▶ **Description of the task**
Copy the São Martinho passage from "The establishment of" to "Virtudes and Vitória.", substituting "neighborhoods" for "localities".
══ Excerpted text
During the island's early settlement, the area that includes the present parish was part of the much large Sé, and later São Pedro, when it was finally deannexed in 1597. The lands immediately around the commercial centre of Funchal were quickly acquired and put into service for cultivation of subsistence crops. As with the other settlements in the Portuguese Empire, these settlements eventually formed from communities of living in the shadow of small chapels that dotted the landscape. The same was true for São Martinho: a small artesanal business and chapel constituted the first buildings in this region, owned by Afonso Anes, who was responsible for guiding the influencing development, becoming a parish on 3 March 1579. Much later a new church was a formal church constructed, by the 19th century.

The establishment of an Administrative Code in 1878, defined the creation of a level of government below the municipality, giving rise to the civil parish system that coincided with the older ecclesiastical parishes. On 23 June 1916, by decree law 621, the parish of São Martinho was created.

==Geography==
The parish covers the southwestern part of Funchal, located three to four kilometres west of Funchal and approximately three kilometres east of Câmara de Lobos. It consists of the localities Ajuda, Amparo, Areeiro, Casa Branca, Igreja, Lombada, Nazaré, Pico de São Martinho, Pico do Funcho, Pilar, Piornais, Poço Barral, Quebradas, Vargem, Virtudes and Vitória.
════
══ Listed entries
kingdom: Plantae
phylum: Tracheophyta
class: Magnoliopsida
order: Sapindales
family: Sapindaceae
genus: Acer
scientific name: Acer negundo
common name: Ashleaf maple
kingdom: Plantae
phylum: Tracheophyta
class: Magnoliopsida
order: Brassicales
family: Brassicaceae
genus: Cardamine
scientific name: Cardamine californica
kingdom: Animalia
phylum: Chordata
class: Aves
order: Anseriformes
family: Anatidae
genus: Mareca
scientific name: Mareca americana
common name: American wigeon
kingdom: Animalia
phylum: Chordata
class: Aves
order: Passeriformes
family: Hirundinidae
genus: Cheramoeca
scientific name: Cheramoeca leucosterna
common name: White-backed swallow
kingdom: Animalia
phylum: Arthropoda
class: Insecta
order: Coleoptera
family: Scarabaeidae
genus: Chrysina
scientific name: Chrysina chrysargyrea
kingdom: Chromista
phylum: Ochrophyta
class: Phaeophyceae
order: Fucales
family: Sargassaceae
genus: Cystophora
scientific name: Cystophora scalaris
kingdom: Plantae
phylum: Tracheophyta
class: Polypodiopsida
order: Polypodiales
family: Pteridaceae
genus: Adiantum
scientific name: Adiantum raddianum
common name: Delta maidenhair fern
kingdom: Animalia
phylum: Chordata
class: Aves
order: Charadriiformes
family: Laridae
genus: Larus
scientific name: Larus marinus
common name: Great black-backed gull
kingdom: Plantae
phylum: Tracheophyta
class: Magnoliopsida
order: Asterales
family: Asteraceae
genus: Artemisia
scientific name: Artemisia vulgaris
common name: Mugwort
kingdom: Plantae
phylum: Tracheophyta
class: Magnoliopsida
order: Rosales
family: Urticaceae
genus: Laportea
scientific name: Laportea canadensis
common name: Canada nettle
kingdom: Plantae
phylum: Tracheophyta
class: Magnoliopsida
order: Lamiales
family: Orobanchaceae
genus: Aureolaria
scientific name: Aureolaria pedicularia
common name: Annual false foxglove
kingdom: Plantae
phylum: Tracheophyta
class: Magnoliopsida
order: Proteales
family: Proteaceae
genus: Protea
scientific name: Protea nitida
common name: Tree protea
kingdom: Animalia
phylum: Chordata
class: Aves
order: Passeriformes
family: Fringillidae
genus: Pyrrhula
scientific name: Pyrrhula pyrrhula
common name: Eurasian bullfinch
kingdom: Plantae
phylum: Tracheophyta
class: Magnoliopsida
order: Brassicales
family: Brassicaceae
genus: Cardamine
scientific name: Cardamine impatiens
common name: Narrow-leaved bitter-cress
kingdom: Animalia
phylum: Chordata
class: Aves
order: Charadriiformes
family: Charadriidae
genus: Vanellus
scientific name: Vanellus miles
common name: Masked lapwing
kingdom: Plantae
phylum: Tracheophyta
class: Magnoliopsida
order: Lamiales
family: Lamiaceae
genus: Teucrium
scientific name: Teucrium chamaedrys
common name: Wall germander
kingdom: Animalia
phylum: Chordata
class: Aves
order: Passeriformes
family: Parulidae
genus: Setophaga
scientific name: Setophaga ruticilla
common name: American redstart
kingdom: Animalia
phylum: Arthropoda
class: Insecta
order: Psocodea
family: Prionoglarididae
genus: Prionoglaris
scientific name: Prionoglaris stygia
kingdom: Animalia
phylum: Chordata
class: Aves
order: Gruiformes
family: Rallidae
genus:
════
▶ **Answer box**
The establishment of an Administrative Code in 1878, defined the creation of a level of government below the municipality, giving rise to the civil parish system that coincided with the older ecclesiastical parishes. On 23 June 1916, by decree law 621, the parish of São Martinho was created.

==Geography==
The parish covers the southwestern part of Funchal, located three to four kilometres west of Funchal and approximately three kilometres east of Câmara de Lobos. It consists of the neighborhoods Ajuda, Amparo, Areeiro, Casa Branca, Igreja, Lombada, Nazaré, Pico de São Martinho, Pico do Funcho, Pilar, Piornais, Poço Barral, Quebradas, Vargem, Virtudes and Vitória.